Lesly Rojas worked with classmates to design several award-winning inventions to help farm workers and people with disabilities. His work has grossed thousands of dollars in prizes for McKay’s engineering programs. This is part of a Salem Reporter series featuring senior graduates.

Lesly Rojas, McKay High School Class of 2021 (Courtesy Photo)

Lesly Rojas had never touched a motherboard when a friend invited her to an engineering club reunion in seventh grade.

Soon after, Rojas built a prosthetic arm.

“It was an amazing experience to see my invention come to life,” she said.

Since then, she has invented and built.

When she arrived at McKay High School, Rojas quickly joined the school’s Math Engineering Science Achievement club.

In grade two, she was part of a team that designed and built a prototype cup suitable for helping people with drinking and swallowing difficulties stay hydrated. The team was one of 15 people from the United States selected for a $ 10,000 grant from the Massachusetts Institute of Technology and the Lemelson Foundation to build their design.

The team visited MIT to present their work in June 2019.

“It was a dream come true,” Rojas said of the trip recently.

The pandemic and the move to online school have made it more difficult for the group to continue working on this project.
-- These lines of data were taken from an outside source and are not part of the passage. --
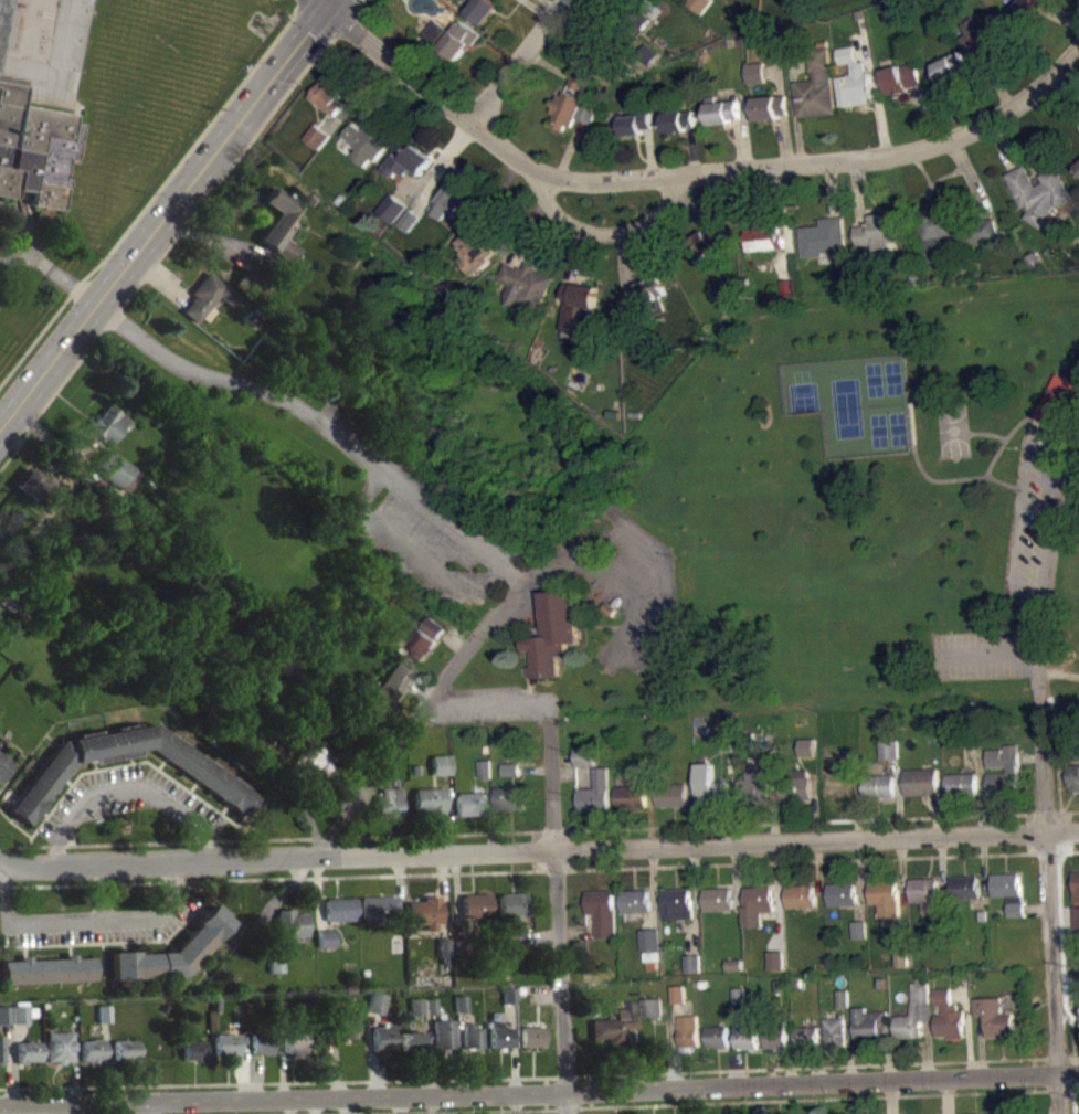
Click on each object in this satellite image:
road: (354, 2)
road: (320, 4)
road: (327, 4)
road: (548, 4)
building: (698, 4)
building: (0, 5)
building: (627, 7)
traffic signals: (323, 8)
building: (482, 9)
road: (534, 9)
building: (1023, 11)
road: (1061, 15)
road: (604, 24)
road: (312, 25)
building: (983, 36)
building: (451, 37)
road: (413, 52)
building: (647, 54)
building: (596, 57)
road: (799, 58)
road: (516, 61)
road: (547, 64)
building: (948, 67)
road: (771, 71)
road: (778, 71)
building: (755, 72)
building: (900, 78)
building: (853, 79)
road: (998, 83)
building: (816, 87)
road: (875, 91)
road: (354, 93)
road: (974, 94)
building: (326, 97)
road: (378, 97)
road: (1061, 102)
building: (573, 104)
building: (770, 106)
road: (794, 106)
building: (722, 112)
road: (927, 113)
building: (679, 121)
building: (632, 124)
building: (316, 136)
road: (784, 139)
building: (368, 140)
road: (738, 142)
road: (1002, 144)
building: (33, 145)
road: (570, 148)
road: (693, 149)
road: (650, 151)
road: (434, 161)
building: (407, 162)
building: (1077, 165)
road: (442, 168)
road: (689, 172)
building: (1078, 172)
road: (970, 178)
road: (830, 189)
road: (857, 192)
building: (1039, 193)
road: (154, 194)
building: (448, 202)
road: (693, 208)
building: (392, 209)
road: (161, 217)
road: (499, 219)
building: (408, 220)
road: (784, 221)
building: (279, 224)
building: (951, 228)
building: (880, 230)
road: (177, 231)
road: (604, 232)
building: (763, 237)
building: (824, 238)
road: (534, 240)
building: (705, 241)
road: (215, 242)
building: (476, 254)
road: (577, 256)
road: (622, 261)
road: (159, 279)
building: (251, 283)
building: (524, 283)
building: (788, 286)
building: (645, 292)
building: (206, 295)
building: (580, 310)
building: (1057, 395)
park: (856, 402)
building: (107, 423)
road: (321, 425)
park: (951, 430)
road: (1011, 431)
road: (986, 433)
road: (51, 440)
road: (1028, 452)
building: (110, 467)
road: (956, 478)
building: (34, 485)
park: (870, 499)
parking lot: (429, 524)
parking lot: (1020, 573)
parking lot: (628, 582)
building: (7, 601)
building: (552, 633)
road: (1037, 635)
building: (425, 638)
road: (452, 641)
road: (996, 653)
park: (1077, 654)
road: (1058, 673)
road: (443, 680)
building: (385, 686)
road: (419, 686)
parking lot: (491, 704)
road: (487, 705)
building: (971, 721)
building: (725, 743)
building: (745, 744)
building: (807, 746)
building: (889, 748)
road: (1056, 750)
building: (1075, 750)
building: (585, 755)
road: (563, 757)
road: (1029, 757)
building: (310, 761)
building: (440, 764)
building: (2, 765)
building: (510, 768)
road: (535, 768)
building: (414, 769)
building: (484, 769)
building: (1012, 769)
building: (511, 775)
building: (837, 776)
building: (1073, 777)
building: (485, 778)
building: (214, 779)
building: (921, 781)
road: (1059, 781)
building: (755, 783)
building: (961, 784)
building: (879, 785)
building: (796, 786)
road: (980, 786)
road: (129, 787)
building: (711, 787)
building: (596, 792)
building: (672, 794)
building: (631, 796)
road: (898, 796)
building: (509, 798)
building: (429, 800)
parking lot: (128, 802)
building: (387, 802)
building: (470, 804)
road: (815, 810)
road: (691, 811)
road: (856, 811)
road: (773, 812)
road: (447, 813)
road: (936, 814)
road: (488, 815)
road: (733, 815)
road: (651, 816)
road: (538, 830)
road: (1069, 831)
road: (1026, 833)
road: (578, 849)
road: (538, 850)
road: (817, 860)
road: (983, 864)
road: (817, 867)
road: (902, 872)
road: (736, 874)
road: (942, 874)
road: (276, 877)
road: (860, 879)
building: (1076, 885)
building: (964, 886)
road: (653, 887)
building: (1009, 891)
building: (925, 892)
road: (317, 893)
building: (842, 893)
road: (1048, 893)
road: (456, 894)
road: (443, 895)
road: (778, 895)
building: (801, 897)
building: (885, 897)
building: (718, 898)
road: (694, 899)
building: (635, 900)
road: (274, 902)
building: (676, 903)
building: (475, 904)
building: (757, 904)
building: (513, 905)
road: (1037, 906)
building: (378, 908)
building: (340, 910)
road: (558, 910)
building: (602, 911)
building: (425, 912)
building: (981, 915)
road: (1062, 916)
building: (1076, 916)
parking lot: (97, 917)
road: (81, 918)
building: (939, 921)
building: (290, 923)
road: (577, 929)
building: (858, 929)
building: (513, 936)
building: (325, 938)
building: (649, 938)
building: (460, 945)
building: (443, 947)
building: (172, 952)
building: (901, 958)
building: (776, 959)
building: (693, 962)
building: (275, 963)
building: (735, 964)
building: (48, 970)
building: (735, 971)
building: (881, 982)
building: (781, 985)
building: (1077, 987)
road: (1065, 988)
building: (678, 994)
building: (739, 994)
building: (507, 995)
road: (958, 995)
building: (842, 998)
building: (214, 1003)
building: (375, 1003)
building: (459, 1003)
building: (247, 1005)
building: (429, 1005)
building: (414, 1006)
building: (652, 1008)
building: (279, 1009)
building: (103, 1013)
building: (915, 1013)
building: (22, 1014)
road: (1071, 1014)
building: (4, 1015)
building: (948, 1015)
building: (995, 1018)
building: (347, 1021)
building: (614, 1024)
building: (866, 1024)
road: (967, 1029)
building: (835, 1032)
building: (688, 1033)
building: (442, 1034)
building: (295, 1036)
building: (470, 1036)
building: (499, 1036)
building: (531, 1036)
building: (745, 1036)
building: (777, 1036)
building: (807, 1036)
building: (716, 1037)
building: (382, 1039)
building: (408, 1041)
building: (261, 1042)
building: (227, 1043)
road: (849, 1043)
road: (675, 1045)
building: (59, 1046)
road: (981, 1046)
road: (513, 1048)
building: (125, 1049)
road: (928, 1049)
building: (1, 1050)
building: (91, 1050)
building: (193, 1050)
building: (27, 1051)
road: (459, 1052)
road: (423, 1053)
road: (430, 1053)
road: (368, 1054)
road: (669, 1054)
road: (1067, 1056)
road: (633, 1057)
road: (888, 1057)
road: (280, 1058)
road: (107, 1061)
road: (334, 1061)
road: (9, 1064)
road: (14, 1064)
road: (1078, 1065)
road: (811, 1066)
road: (816, 1066)
road: (789, 1067)
road: (75, 1069)
road: (735, 1069)
road: (243, 1073)
road: (1033, 1074)
road: (252, 1078)
road: (283, 1081)
road: (589, 1091)
road: (539, 1092)
road: (891, 1096)
road: (946, 1096)
road: (823, 1098)
road: (150, 1107)
road: (442, 1111)
building: (1003, 1112)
But Rojas, who is always on the lookout for new opportunities, has started working on another design competition aimed at helping the people around her.

“We knew that a large part of McKay is surrounded by many farm fields and blueberries, and that many family members or even the students themselves tend to work there,” she said.

McKay High School sophomore Lesly Rojas explains a circuit board to a young student during a 2019 science fair at First Baptist Church in Salem. (Rachel Alexander / Salem Reporter)

Rojas led a team of students who interviewed farm workers, local farmers and agricultural experts about the challenges they face in blueberry plantations. Based on their work, the team devised two inventions.

One is a skirt-like accessory for existing catching systems aimed at reducing food waste and preventing fruit from being bruised when picking. The students found that berries are often damaged by contact with surfaces when going through a picking machine and included air jets in their design to redirect the berries without harming them.

Another is a cart that can be solar powered or charged and moves along a track, sparing workers the tedious and tedious task of pushing carts across the field to transport berries.

“She took the lead and motivated a team of students who had never worked on a long-term invention project before,” said Katrina Hull, professor of engineering at McKay.

The team of nine students was a semi-finalist in Samsung’s Solve for Tomorrow competition, winning $ 15,000 for McKay’s engineering program in January.

Amid the chaos of back to school in person, team members have yet to be able to prototype their designs. Rojas said she hopes to continue working on the project. Its goal is to create technology that helps people.

“Both the adaptive cut and the work we were doing with the farmers, seeing it come to life in a certain way is really inspiring for me,” she said.

Rojas has also researched high school business programs, serving as McKay’s Future Business Leaders of America chapter chair this year and interning at MAPS Credit Union.

She would like to someday own her own invention business and wants to understand the financial side of the job, not just the technology, she said.

Rojas will work as a civil engineering intern for the Oregon Department of Transportation over the summer before starting the electrical engineering program at Oregon State University in the fall. She said her success in high school reflects her willingness to seize the opportunities that come their way.

“Say yes to new opportunities. Say yes to these crazy projects. Say yes to doing a project on Zoom during a pandemic, ”she said with a laugh.

Hull said it was clear Rojas was a bright and curious student even in his first year when Rojas took Hull’s geometry course.

“I’m super excited to see what’s coming for her and what’s on the road. I hope she will hire me one day, ”Hull said.

Contact reporter Rachel Alexander: [email protected]r.com or 503-575-1241.